WHAT TO WORK ON:
1. Answer these questions about the mailing-list message on the VACUUM PARALLEL option.
(a) Who sent the message?
(b) Which list is named on the Cc line?
(c) On what day and at what time did Peter Eisentraut write the message being answered?
2. Extend the mailing-list message on the VACUUM PARALLEL option, beginning right after its last line.

-------- TEXT SEGMENT --------

Re: VACUUM PARALLEL option vs. max_parallel_maintenance_workers

From: Amit Kapila <amit(dot)kapila16(at)gmail(dot)com>
To: Peter Eisentraut <peter(dot)eisentraut(at)2ndquadrant(dot)com>
Cc: pgsql-hackers <pgsql-hackers(at)postgresql(dot)org>
Subject: Re: VACUUM PARALLEL option vs. max_parallel_maintenance_workers
Date: 2020-09-21 03:48:24
Message-ID: CAA4eK1+gD7jAP4wqx8+wNhqpc8cM_7o2WvVBa0OVXLsgoDFHqA@mail.gmail.com
Views: Raw Message | Whole Thread | Download mbox | Resend email
Thread:
Lists: pgsql-hackers

On Sun, Sep 20, 2020 at 7:15 PM Peter Eisentraut
<peter(dot)eisentraut(at)2ndquadrant(dot)com> wrote:
>
> On 2020-09-19 13:24, Amit Kapila wrote:
> >> I think the implemented behavior is wrong.

-------- DATASET ENTRIES --------

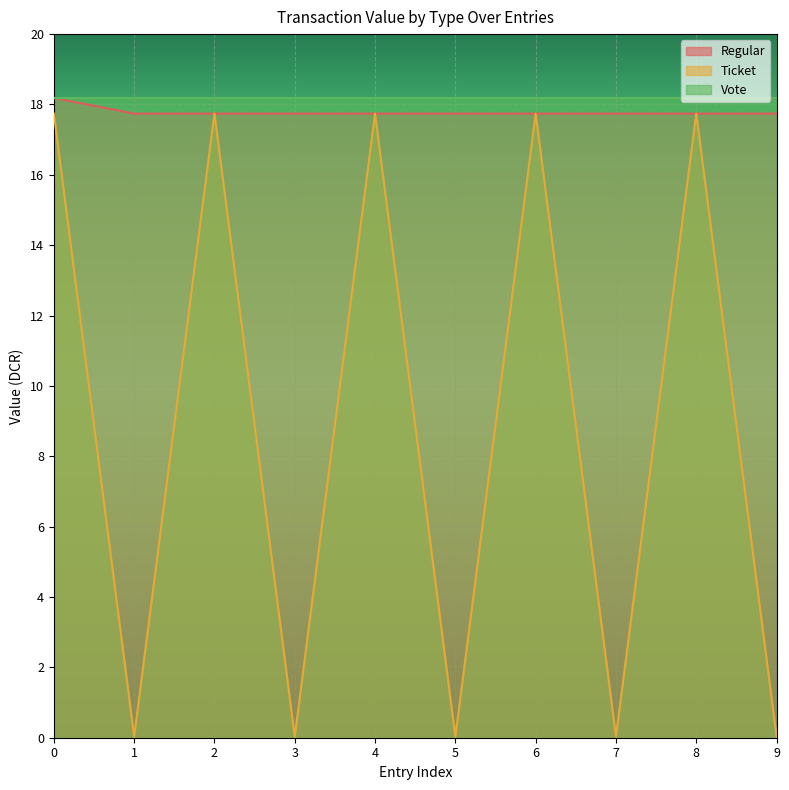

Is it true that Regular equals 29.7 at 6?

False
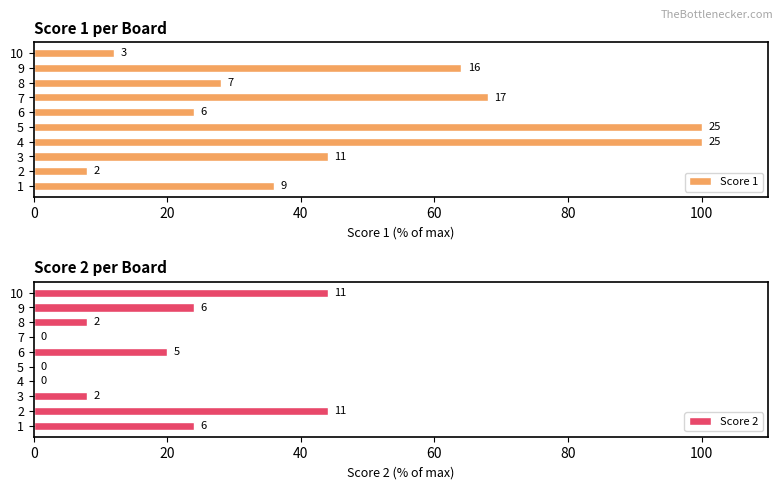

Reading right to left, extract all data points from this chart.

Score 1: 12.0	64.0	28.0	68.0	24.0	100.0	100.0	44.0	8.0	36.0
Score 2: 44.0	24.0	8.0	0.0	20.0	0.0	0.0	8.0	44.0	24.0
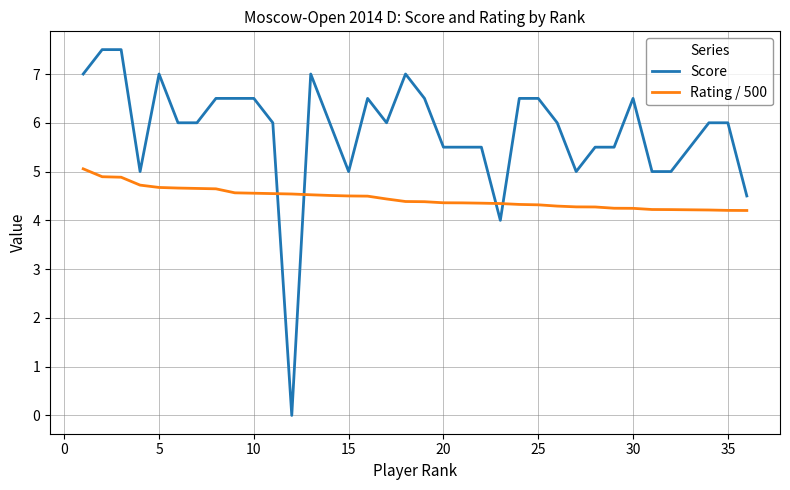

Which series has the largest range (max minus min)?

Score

--------

RESPONSES:
1.
(a) Amit Kapila
(b) pgsql-hackers
(c) Sunday, September 20, 2020, at 7:15 PM

2.
> >
> > It is the same as what we do for other parallel operations, for
> > example, we limit the number of parallel workers for parallel create
> > index by 'max_parallel_maintenance_workers' and parallel scan
> > operations are limited by 'max_parallel_workers_per_gather'.
>
> But in those cases we don't provide user-visible options to specify a
> per-command setting, so it's not the same thing, is it?
>

Not exactly but there also we have a way for the user to set the value
(using 'parallel_workers' during Create Table or Alter Table) which
will guide the parallel scans.

> >> The VACUUM PARALLEL option
> >> should override the max_parallel_maintenance_worker setting.
> >>
> >> Otherwise, what's the point of the command option?
> >
> > It is for the cases where the user has a better idea of workload. We
> > can launch only a limited number of parallel workers
> > 'max_parallel_workers' in the system, so sometimes users would like to
> > use it as per their requirement.
>
> Right, but my point is, it doesn't actually do that correctly. I can't
> just say, oh, I have a maintenance window, I'd like to run a really fast
> VACUUM. The PARALLEL option is capped by the setting you'd normally use
> anyway, so specifying it is useless.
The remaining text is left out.